A conversa transitou através de
comentários escusos e, no dia imediato, pela manhã, na oficina, o amigo ouve do
amigo o desabafo em tom sigiloso:
- Júlio, você me entende... Somos
companheiros e não posso enganá-lo... O que vou dizer representa um sacrifício
para mim, mas falo para seu bem... Seu nome é limpo demais para ser
desrespeitado, como estou vendo... Não posso ficar calado por mais tempo... Sua
mulher...
E o esposo escutou a denúncia,
longamente cochichada, qual se lhe enterrassem afiada lâmina no peito.
Agradeceu, pálido...
Em seguida, pediu licença ao
chefe para ir a casa, alegando um pretexto qualquer.
No fundo, porém, ansiava por um
entendimento com a esposa, aconselhá-la, saber o que havia de certo. Deixou o
serviço, no rumo do lar e, aí chegando, penetrou a sala, agoniado...
Estacou, de improviso.
A companheira falava,
despreocupadamente, ao telefone, no quarto de dormir:
“Ah! Sim!...”, “Não há problema”,
“Hoje mesmo”. “Às três horas”... “Meu marido não pode saber...”.
Júlio retrocedeu, à maneira de
cão espantado.
Sob enorme excitação, tornou à
rua.
Logo após, notificou na oficina
que se achava doente e pretendia medicar-se.
Retornou a casa e tentou o
almoço, em companhia da mulher que, em vão, procurou fazê-lo sorrir.

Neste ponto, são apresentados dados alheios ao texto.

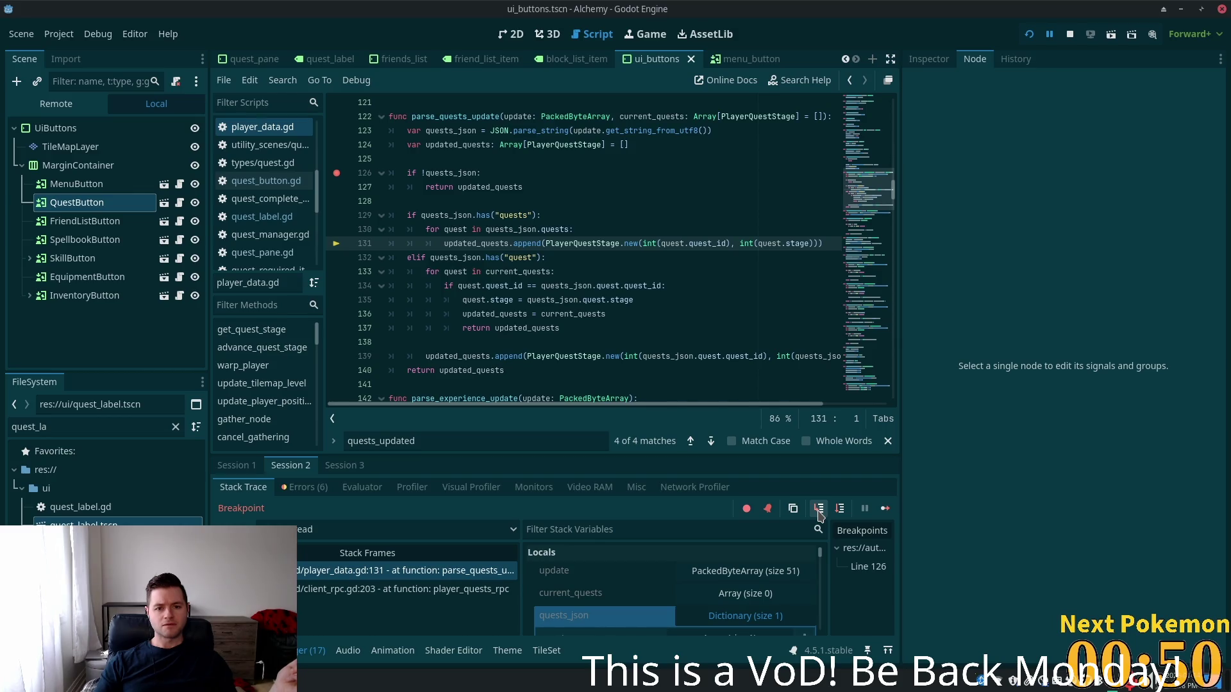
left_click(819, 509)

Acabrunhado, voltou a perambular
pelas vias públicas e, poucos minutos depois das três da tarde, entrou
sutilmente no lar...
Aflito, mentalmente
descontrolado, entreabriu devagarinho a porta do quarto e viu, agora
positivamente aterrado, um rapaz em mangas de camisa, a inclinar-se sobre o seu
próprio leito.
De imaginação envenenada,
concebeu a pior interpretação... O pobre operário recusou em delírio e, à
noite, foi encontrado morto num pequeno galpão dos fundos. Enforcara-se em
desespero...
Só então, ao choro de Dona Dulce,
o mexerico foi destrinçado.
Dionísio era apenas o belo gatinho angorá que
a desolada senhora criava com estimação imensa; o moço que a seguira até o
ônibus era o veterinário, a cujos cuidados profissionais confiara ela o animal
doente; o telefonema era baseado na encomenda que Dona Dulce fizera de um
colchão de molas, ao gosto moderno, para uma afetuosa surpresa ao marido, e o
rapaz que se achava no aposento íntimo do casal era, nem mais nem menos, o
empregado da casa de móveis que viera ajustar o colchão referido ao leito de
grandes proporções.
A tragédia, porém, estava
consumada e Dona Lequinha, diante do suicida exposto à visitação, comentou,
baixinho, para a amiga de lado:
- Que homem precipitado!...
Morrer por uma bobagem! A gente
fala certas coisas, só por falar!...
Do mal que se pensa e diz,
Cala as notícias que levas.
Conversação infeliz
É pasto à força das trevas.
Lulu Parola
Olhar de alguém, quando é bom,
Além da sombra se apruma,
Vê serviço em qualquer parte,
Não vê mal em parte alguma.
Augusto de Oliveira
Não basta que sua boca esteja
perfumada. É imprescindível que permaneça incapaz de ferir.